L’accès aux prestations sociales devient un véritable parcours du combattant. La dématérialisation des démarches, le durcissement des critères d’éligibilité et la complexité des processus d’accès aux droits accentuent l’exclusion. En conséquence, le non-recours aux prestations sociales a atteint 36 % pour le RSA, une hausse de 10 points par rapport à 2010. Cette situation résulte d’un éloignement croissant de l’administration, qui n’offre plus suffisamment de soutien aux personnes vulnérables.
Le parcours administratif, désormais entièrement dématérialisé, représente une série d’obstacles pour les personnes isolées et en difficulté.

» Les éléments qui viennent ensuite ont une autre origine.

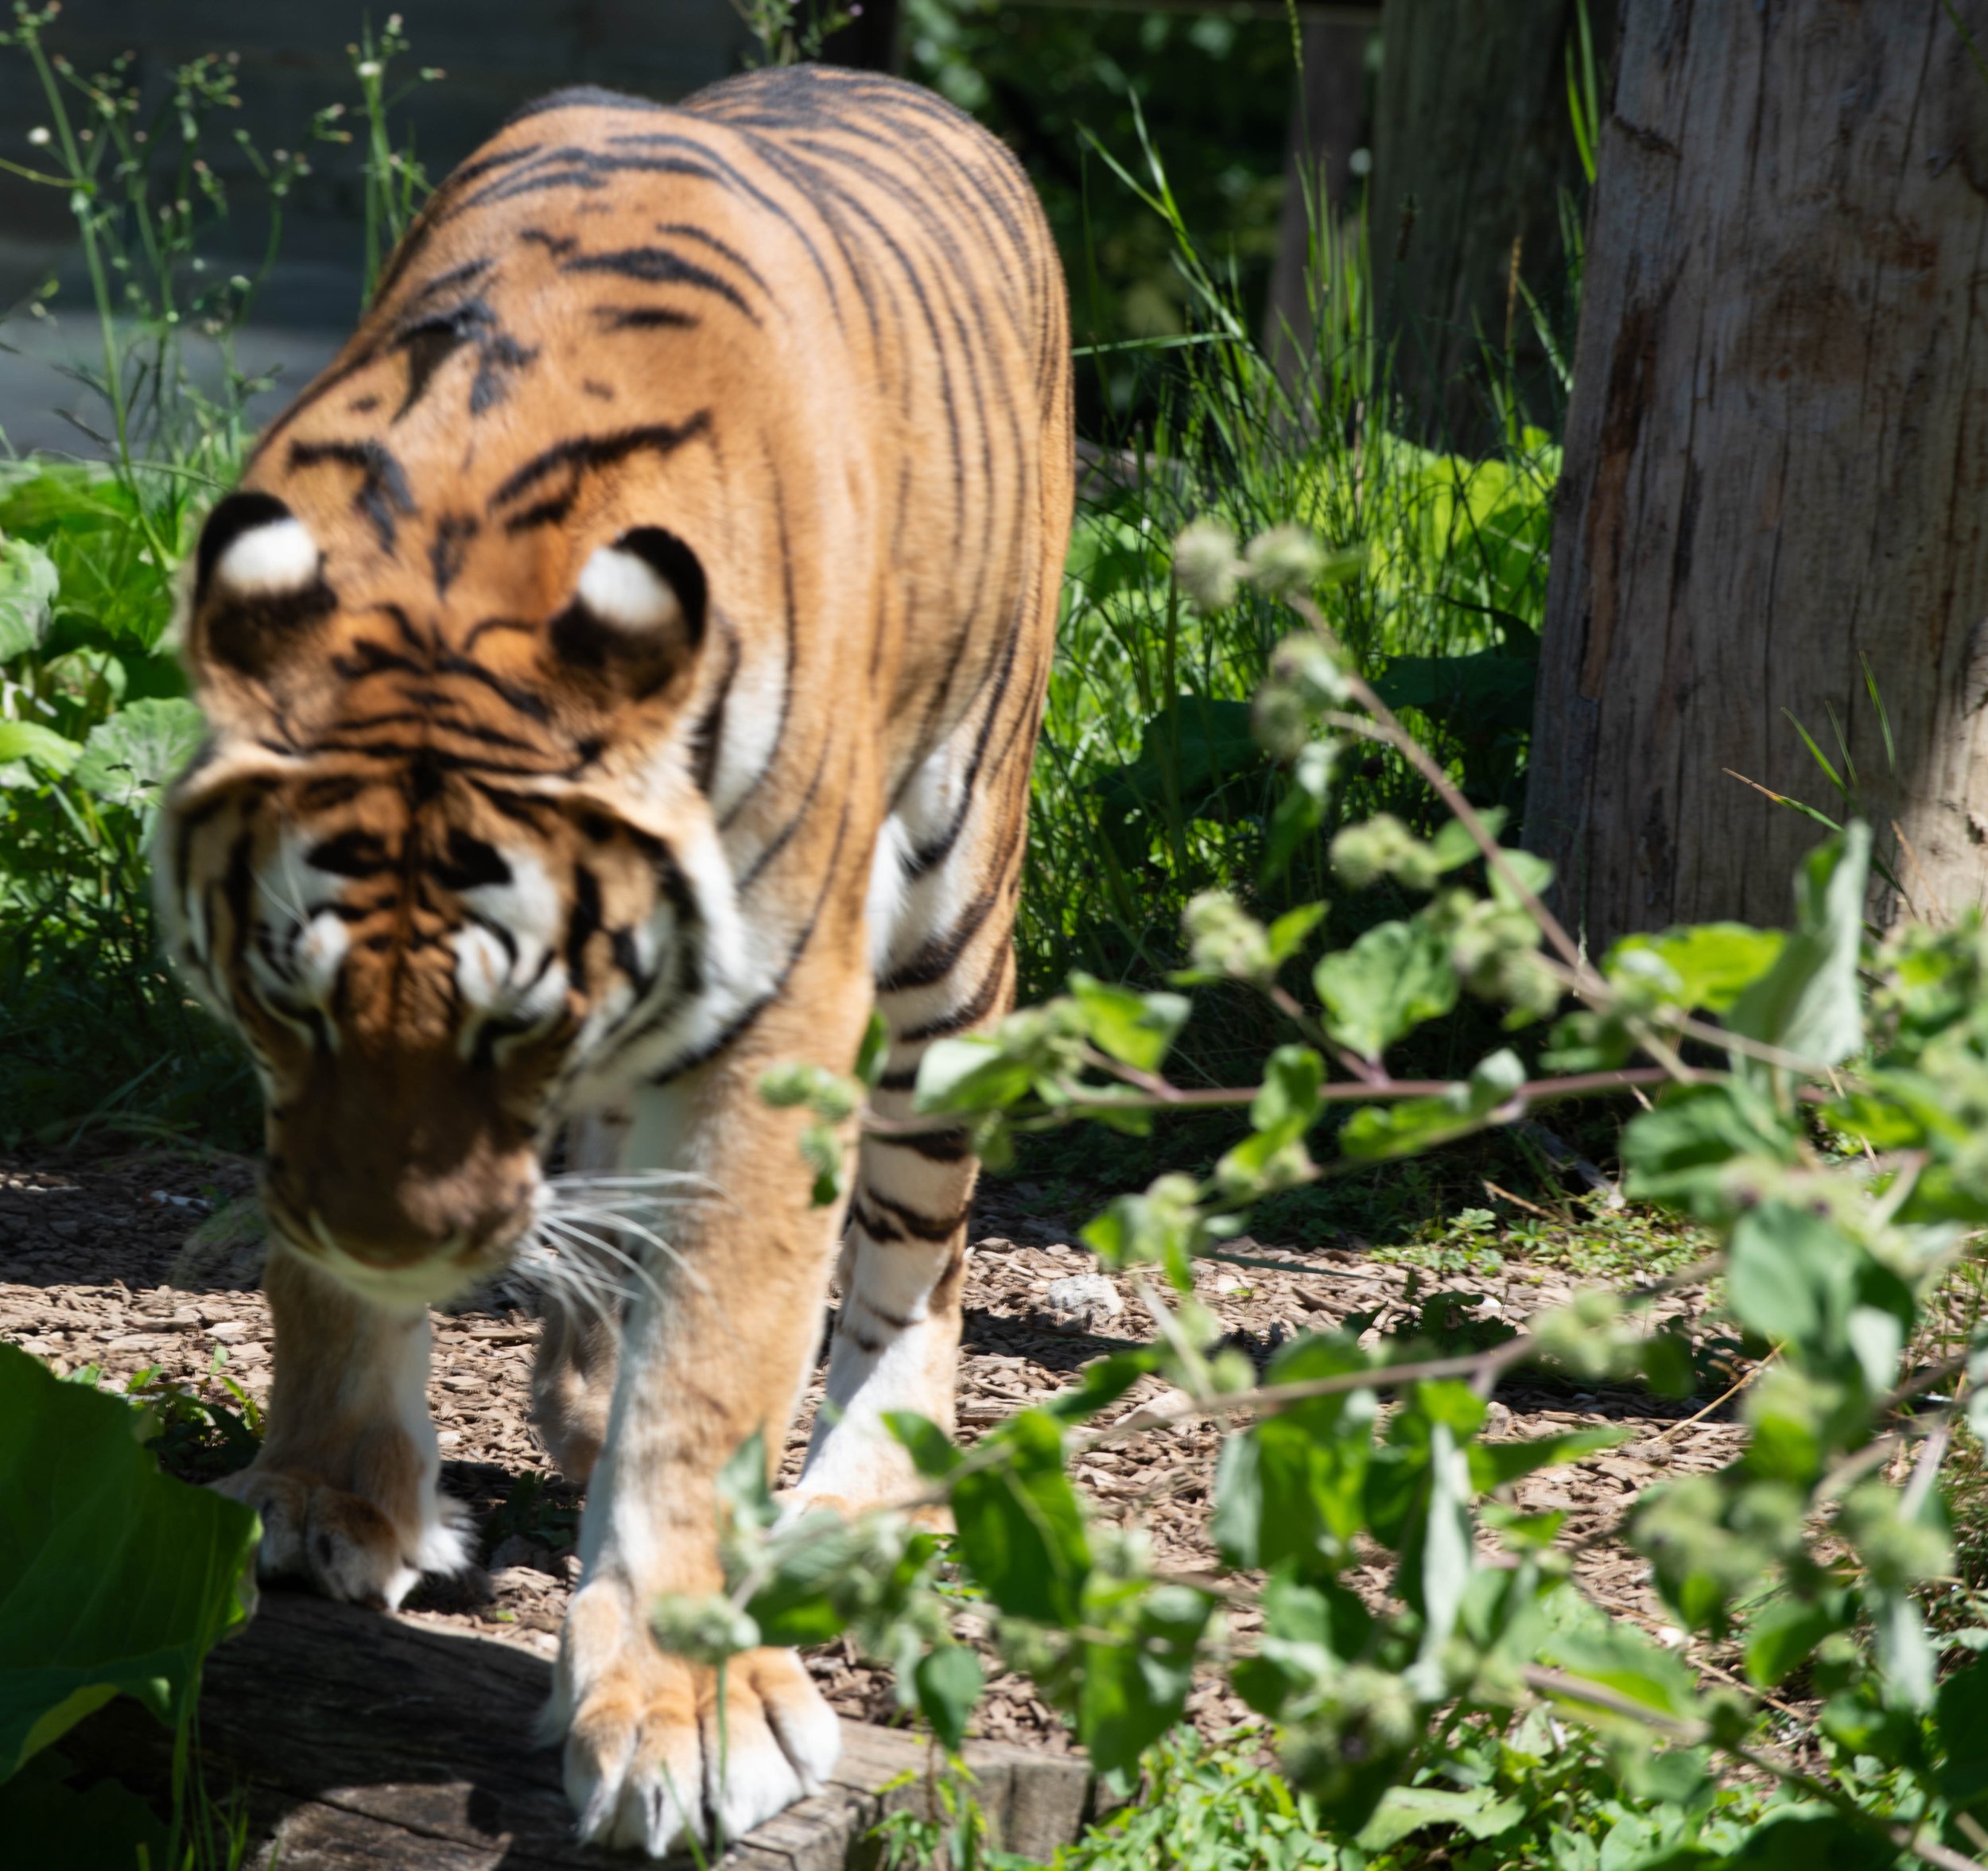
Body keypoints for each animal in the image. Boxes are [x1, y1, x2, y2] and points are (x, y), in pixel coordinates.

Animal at [155, 64, 1071, 1856]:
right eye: (294, 1000)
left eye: (516, 1022)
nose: (402, 1242)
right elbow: (312, 1275)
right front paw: (328, 1499)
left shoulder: (778, 1023)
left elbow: (710, 1363)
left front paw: (685, 1708)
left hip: (949, 923)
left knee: (919, 1277)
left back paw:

La perte du lien de proximité avec les services publics et la complexité des démarches empêchent de nombreux citoyens d’accéder aux aides dont ils ont pourtant besoin.
Zoom sur les Côtes d'Armor
Dans les Côtes d’Armor, les 550 bénévoles du Secours Catholique sont mobilisés, face aux besoins d’accompagnement, de reconnaissance, de lien social ou de demandes d’aide financière des personnes rencontrées. C’est au moment où les personnes en difficultés ont le plus besoin de solidarité et de fraternité qu’il nous faut être auprès d’elles. En 2023, près de 3 000 ménages ont été accueillis et soutenus grâce à l’action de 35 équipes locales, 2600 donateurs et 6 salariées.
Les bénévoles assurent cet accueil et cette aide d’urgence. Ils proposent aussi des moments d’écoute, de partage à travers des groupes conviviaux ou d’activités. Ils accompagnent les personnes dans leurs démarches. De nombreuses actions proposées permettent aux personnes accueillies de devenir actrices des activités de solidarité de l’association.
Les bénévoles n’agissent pas « pour », mais « avec » les personnes en précarité : leur attente fondamentale est de se sortir de la pauvreté, de se sentir considérées et utiles, avec une vraie place dans la société. C’est ainsi que diverses activités proposées parfois par les personnes accompagnées permettent de valoriser leurs savoir-faire et leur savoir-être. Ainsi ces personnes peuvent reprendre confiance en elles, retrouver une dignité et reconstruire un projet de vie.
En France en 2023, grâce à 2 800 équipes locales (France métropolitaine et outre-mer) et un réseau de 58 500 bénévoles et de 925 salariés, 1 060 000 personnes ont été accueillies et soutenues dans 2400 lieux d’accueil. À l’international, en 2023, 349 opérations ont été menées dans 52 pays, en lien avec le réseau Caritas Internationalis (162 Caritas) et 2,6 millions de personnes ont été bénéficiaires de l’aide internationale.